The store will operate as an outlet store going forward, with sales on close-out and discontinued brand-name goods at 30 percent to 70 percent off.

“We’ve had a great reception from the people of Fruita — just tremendous,” Taylor said.

He urged longtime customers to make the 10-minute drive west on Interstate 70 to visit the new outlet.

“It’s a fun little store,” Taylor said. 

Regis Salon closed the doors of its Mesa Mall location in June and recently reopened under a new name, Ascent Salon and Spa, at 241 Grand Ave., next to Rem’s and Lois’ Place, spokeswoman Amanda Ornong announced.

“The stylists you love will also be offering some new services including manicure, pedicure, facials and more,” Ornong said.

The History Press, based in Charleston, S.C., recently purchased the rights to publish “The History of City Market: The Brothers Four and the Back Slope Empire” authored by Tony Prinster, the last Prinster to serve as president of the company.

To complete the book, Prinster worked with local writer, Kate Thorne, “who has an uncanny ability to discover and reveal the colorful personalities of historical characters,” said Grand Valley magazine publisher Krystyn Hartman.

The book begins with an 18-year-old penniless European immigrant named Josef Prinster, who left South Tyrol, Italy, to work in the slaughterhouses of Ohio.

Prinster started a small butcher shop in Colorado that grew to become part of the largest supermarket chain in the U.S.

The book is scheduled for publication in October to coincide with the Legends of the Grand Valley Prinster Brothers bronze sculpture unveiling in downtown Grand Junction on Oct. 18.

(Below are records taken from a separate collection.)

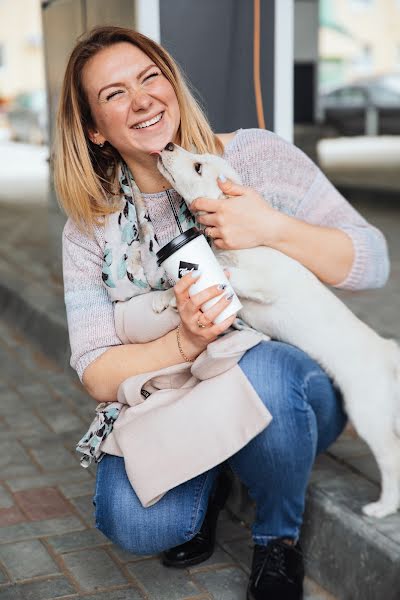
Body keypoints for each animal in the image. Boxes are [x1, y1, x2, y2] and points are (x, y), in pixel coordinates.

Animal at [153, 143, 400, 516]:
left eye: (198, 166)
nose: (168, 145)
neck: (238, 249)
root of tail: (386, 350)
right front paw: (165, 299)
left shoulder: (265, 282)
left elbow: (230, 277)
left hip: (367, 412)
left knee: (391, 458)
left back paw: (382, 508)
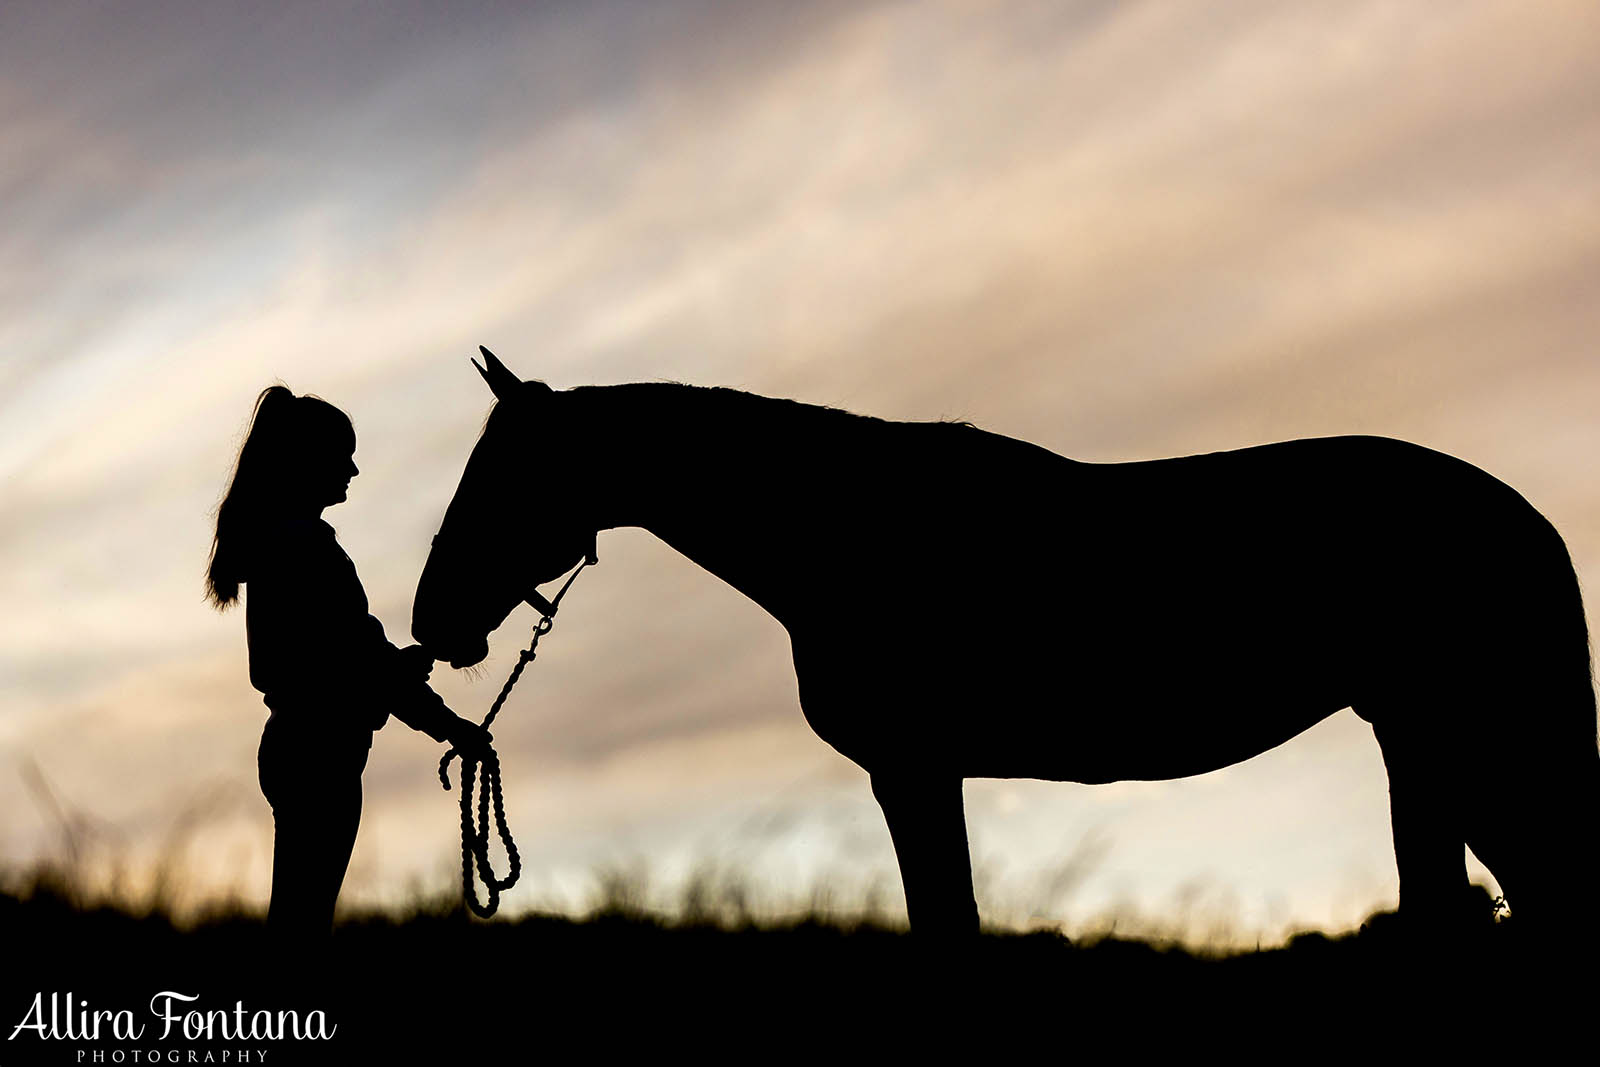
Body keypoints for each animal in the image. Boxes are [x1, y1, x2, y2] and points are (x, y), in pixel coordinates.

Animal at [416, 348, 1600, 934]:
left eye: (504, 472)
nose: (430, 617)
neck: (844, 529)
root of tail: (1523, 520)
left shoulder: (913, 768)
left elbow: (951, 923)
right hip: (1424, 745)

■ Montrose County commissioners announced they are seeking a second fixed-base operation service provider at Montrose Regional Airport in response to Montrose business owners who requested the action.

“Recruiting a second fixed-base operation service provider at the Montrose Regional Airport will fulfill the intent of the taxpayers of Montrose County to maximize the airport as an economic driver providing general aviation service for recreation tourism. Free enterprise is alive and well in Montrose County,” Commissioner Ron Henderson said in a news release.

Service providers have until Sept. 18 to notify the county of their interest. A final selection will be made in October. Call 970- 249-3433 for information.

Demeris York, president of the Delta Altrusa Club, honored Amanda Twamley for her dedication to Altrusa International. Twamley retired as International ASTRA chair, a post she has held since 2011.

Altrusa is an international nonprofit organization that strives to make local communities better through leadership, partnership and service, said Altrusa spokeswoman Lucinda Stanley.

■ Paonia-based community radio station KVNF announced the appointment of a new general manager, Rick Watts, of Iowa. He replaces Sally Kane, who managed the station for a decade.

Watts worked in commercial radio on air and in production as well as in sales and as a consultant. Watts grew up in Salida and Buena Vista.